# Spinning from the fold



## Cdambro (Dec 30, 2013)

Of course, I am watching YouTube videos and saw a few about spinning from the fold. They show how to but don't really say why you would over drafting from the end so I am asking our group here. Is there a benefit spinning from the fold or any specific reason you would? It seems like you are spinning opposite than spinning from the direction of the staple. If you are spinning a very soft roving, like alpaca, would spinning from the fold be sturdier as far as the roving not pulling apart as easy? Thanks.


----------



## IndigoSpinner (Jul 9, 2011)

Try spinning something that has a 6- to 12-inch staple!

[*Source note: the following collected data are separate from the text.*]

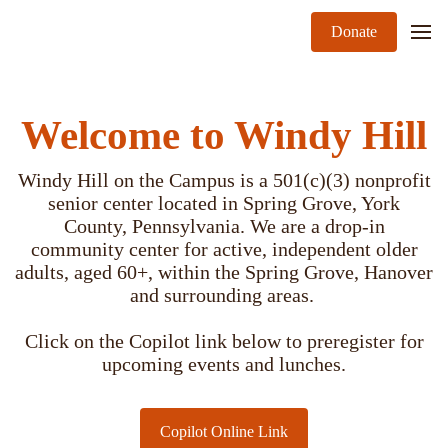
Donate
Welcome to Windy Hill
Windy Hill on the Campus is a 501(c)(3) nonprofit
senior center located in Spring Grove, York
County, Pennsylvania. We are a drop-in
community center for active, independent older
adults, aged 60+, within the Spring Grove, Hanover
and surrounding areas.
Click on the Copilot link below to preregister for
upcoming events and lunches.
Copilot Online Link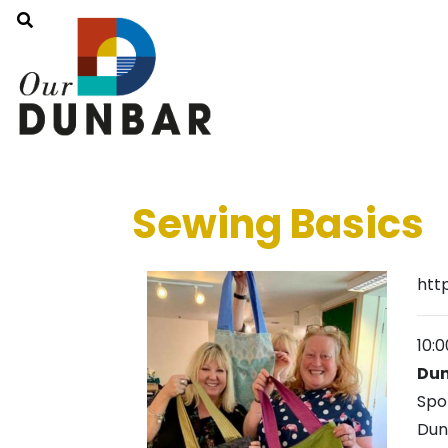
Sewing Basics
htt
10:
Dun
Spo
Dun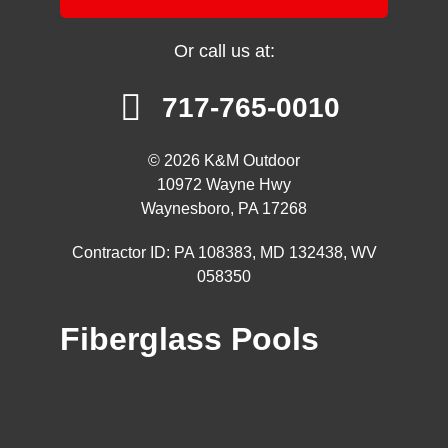
Or call us at:
717-765-0010
© 2026 K&M Outdoor
10972 Wayne Hwy
Waynesboro, PA 17268
Contractor ID: PA 108383, MD 132438, WV
058350
Fiberglass Pools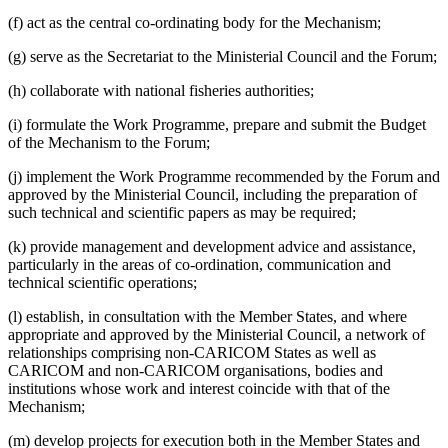
(f) act as the central co-ordinating body for the Mechanism;
(g) serve as the Secretariat to the Ministerial Council and the Forum;
(h) collaborate with national fisheries authorities;
(i) formulate the Work Programme, prepare and submit the Budget
of the Mechanism to the Forum;
(j) implement the Work Programme recommended by the Forum and
approved by the Ministerial Council, including the preparation of
such technical and scientific papers as may be required;
(k) provide management and development advice and assistance,
particularly in the areas of co-ordination, communication and
technical scientific operations;
(l) establish, in consultation with the Member States, and where
appropriate and approved by the Ministerial Council, a network of
relationships comprising non-CARICOM States as well as
CARICOM and non-CARICOM organisations, bodies and
institutions whose work and interest coincide with that of the
Mechanism;
(m) develop projects for execution both in the Member States and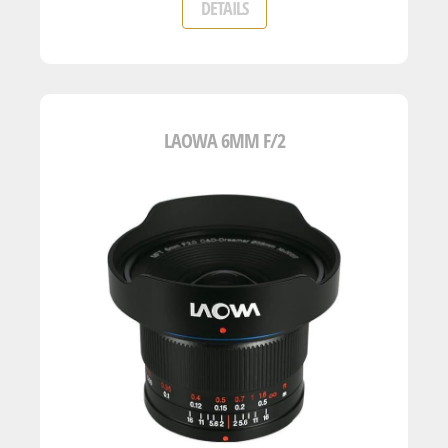
DETAILS
LAOWA 6MM F/2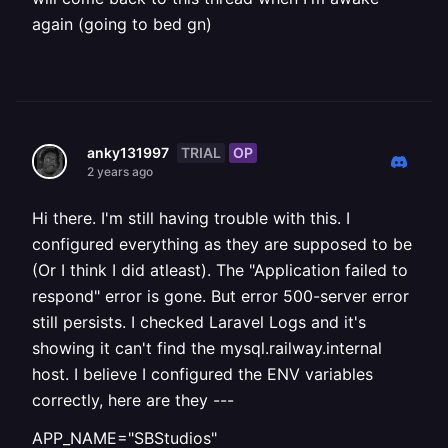
again (going to bed gn)
TRIAL
OP
anky131997
2 years ago
Hi there. I'm still having trouble with this. I
configured everything as they are supposed to be
(Or I think I did atleast). The "Application failed to
respond" error is gone. But error 500-server error
still persists. I checked Laravel Logs and it's
showing it can't find the mysql.railway.internal
host. I believe I configured the ENV variables
correctly, here are they ---
APP_NAME="SBStudios"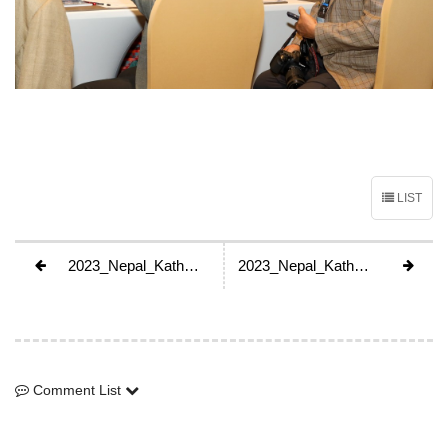
LIST
2023_Nepal_Kathmandu_GA
2023_Nepal_Kathmandu_GA
Comment List
Comment List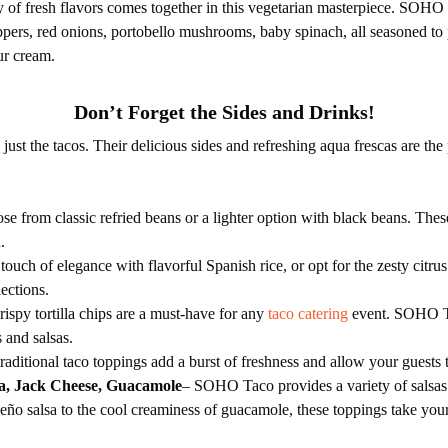
of fresh flavors comes together in this vegetarian masterpiece. SOHO T
eppers, red onions, portobello mushrooms, baby spinach, all seasoned to
ur cream.
Don’t Forget the Sides and Drinks!
st the tacos. Their delicious sides and refreshing aqua frescas are the
se from classic refried beans or a lighter option with black beans. Thes
.
touch of elegance with flavorful Spanish rice, or opt for the zesty citru
lections.
ispy tortilla chips are a must-have for any
taco catering
event. SOHO Ta
s and salsas.
raditional taco toppings add a burst of freshness and allow your guests t
sa, Jack Cheese, Guacamole
– SOHO Taco provides a variety of salsas 
peño salsa to the cool creaminess of guacamole, these toppings take your 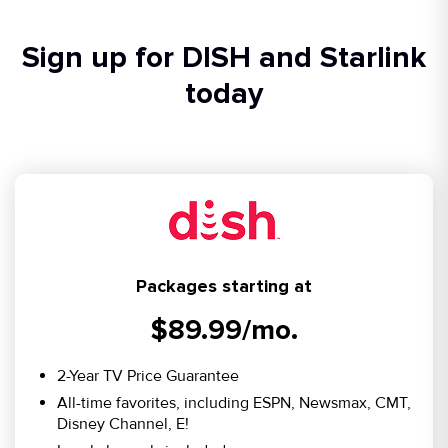
Sign up for DISH and Starlink
today
Packages starting at
$89.99/mo.
2-Year TV Price Guarantee
All-time favorites, including ESPN, Newsmax, CMT,
Disney Channel, E!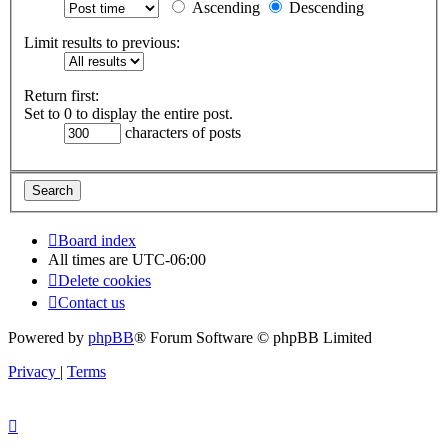
Ascending
Descending
Limit results to previous:
Return first:
Set to 0 to display the entire post.
characters of posts
Board index
All times are
UTC-06:00
Delete cookies
Contact us
Powered by
phpBB
® Forum Software © phpBB Limited
Privacy
|
Terms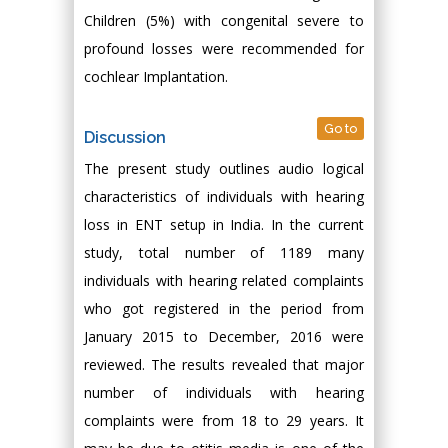
Children (5%) with congenital severe to
profound losses were recommended for
cochlear Implantation.
Go to
Discussion
The present study outlines audio logical
characteristics of individuals with hearing
loss in ENT setup in India. In the current
study, total number of 1189 many
individuals with hearing related complaints
who got registered in the period from
January 2015 to December, 2016 were
reviewed. The results revealed that major
number of individuals with hearing
complaints were from 18 to 29 years. It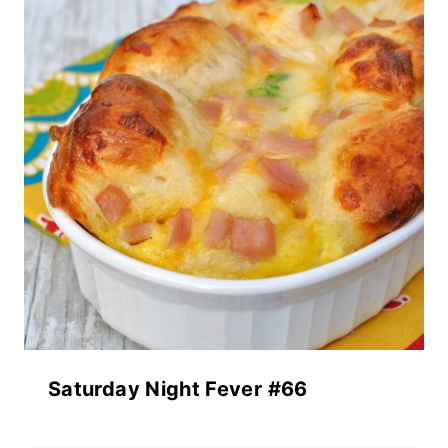
Saturday Night Fever #66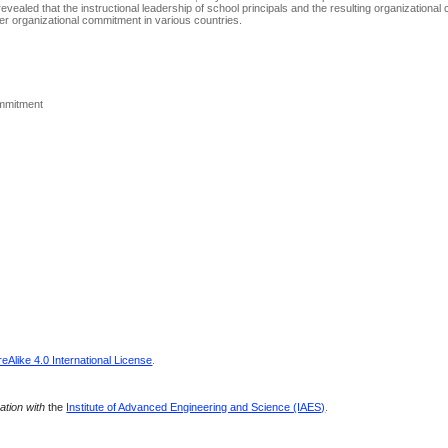
w revealed that the instructional leadership of school principals and the resulting organization
acher organizational commitment in various countries.
ommitment
Alike 4.0 International License
.
ration with
the
Institute of Advanced Engineering and Science (IAES)
.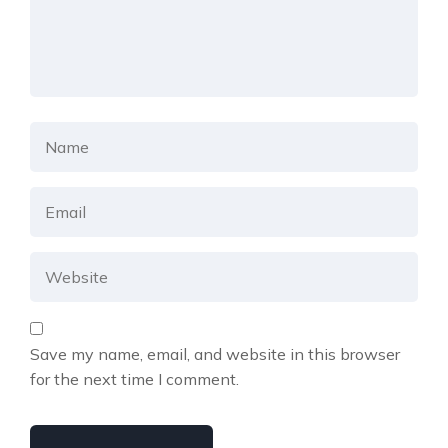
Save my name, email, and website in this browser
for the next time I comment.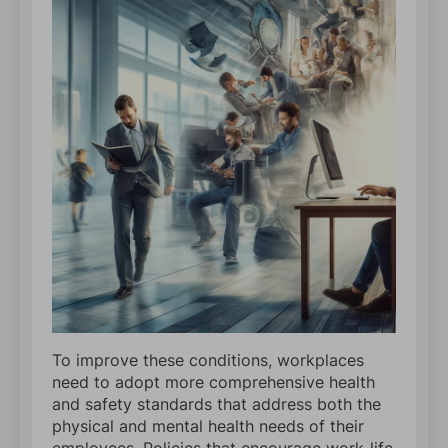
To improve these conditions, workplaces
need to adopt more comprehensive health
and safety standards that address both the
physical and mental health needs of their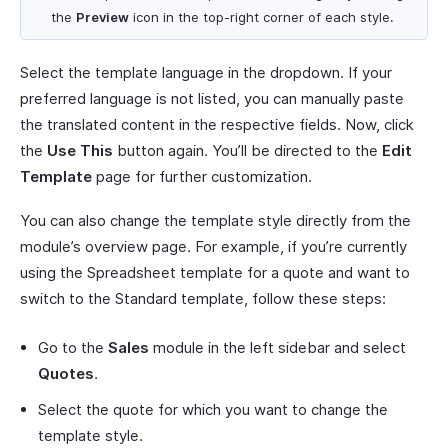
the
Preview
icon in the top-right corner of each style.
Select the template language in the dropdown. If your
preferred language is not listed, you can manually paste
the translated content in the respective fields. Now, click
the
Use This
button again. You’ll be directed to the
Edit
Template
page for further customization.
You can also change the template style directly from the
module’s overview page. For example, if you’re currently
using the Spreadsheet template for a quote and want to
switch to the Standard template, follow these steps:
Go to the
Sales
module in the left sidebar and select
Quotes
.
Select the quote for which you want to change the
template style.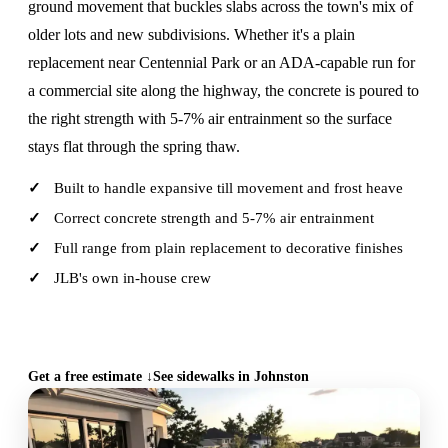
ground movement that buckles slabs across the town's mix of
older lots and new subdivisions. Whether it's a plain
replacement near Centennial Park or an ADA-capable run for
a commercial site along the highway, the concrete is poured to
the right strength with 5-7% air entrainment so the surface
stays flat through the spring thaw.
Built to handle expansive till movement and frost heave
Correct concrete strength and 5-7% air entrainment
Full range from plain replacement to decorative finishes
JLB's own in-house crew
CALL (515) 717-8560
Get a free estimate ↓
See sidewalks in Johnston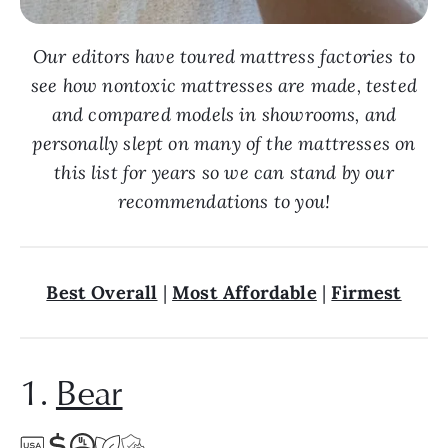
Our editors have toured mattress factories to
see how nontoxic mattresses are made, tested
and compared models in showrooms, and
personally slept on many of the mattresses on
this list for years so we can stand by our
recommendations to you!
Best Overall
|
Most Affordable
|
Firmest
1.
Bear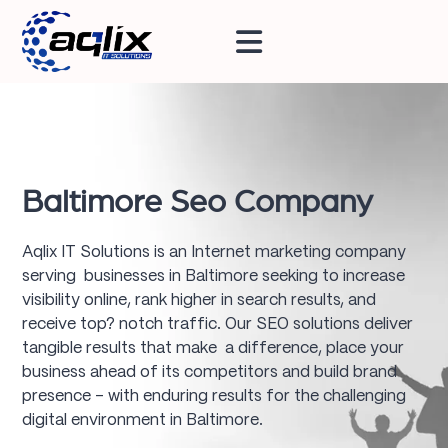
Baltimore Seo Company
Aqlix IT Solutions is an Internet marketing company
serving businesses in Baltimore seeking to increase
visibility online, rank higher in search results, and
receive top? notch traffic. Our SEO solutions deliver
tangible results that make a difference, place your
business ahead of its competitors and build brand
presence – with enduring results for the challenging
digital environment in Baltimore.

It doesn't happen well, and it's a mess.

But if you spin from the fold, it's easy.


----------



## deemail (Jan 25, 2011)

different fibers, different weavers, different techniques....you would do it when the method you're trying isn't working well.... no problem, just do what works...


----------



## wordancer (May 4, 2011)

Another spin too to try, thanks!


----------



## Fluteplayer7 (Jul 29, 2011)

When I was first learning to spin, I could not get forward drafting. My teacher gave taught me the over the fold method and I really could spin well using it. Now that I have a lot more experience, I only use over the fold with certain fibers and I've really learned the forwarding drafting methods. For some reason, over the fold just clicked with me better in the beginning.


----------



## deenashoemaker (Nov 9, 2014)

How about that, I've always spun that way and just thought it was long draft.


----------



## jenjoyo (Sep 21, 2011)

For spinning a woolen yarn, I believe.


----------



## desireeross (Jun 2, 2013)

I spin from the fold when there are many colours in the fibre. Spinning from the fold helps maintain the colours. If I just spin it the regular way the colours blend into each other

Here is a good example


----------



## Cdambro (Dec 30, 2013)

desireeross said:


> I spin from the fold when there are many colours in the fibre. Spinning from the fold helps maintain the colours. If I just spin it the regular way the colours blend into each other
> 
> Here is a good example
> 
> ...


----------



## deenashoemaker (Nov 9, 2014)

Thanks desiree, the video really shows how to bring individual colors out, guess what my next spinning project is!!


----------



## desireeross (Jun 2, 2013)

Welcome ladies, it was released yesterday


----------



## nellig (May 10, 2016)

Thanks for the video.


----------



## Reba1 (Feb 5, 2012)

Thanks!


----------



## TERIGODMOTHER (Sep 30, 2014)

That was an excellent video. Thanks for sharing.


----------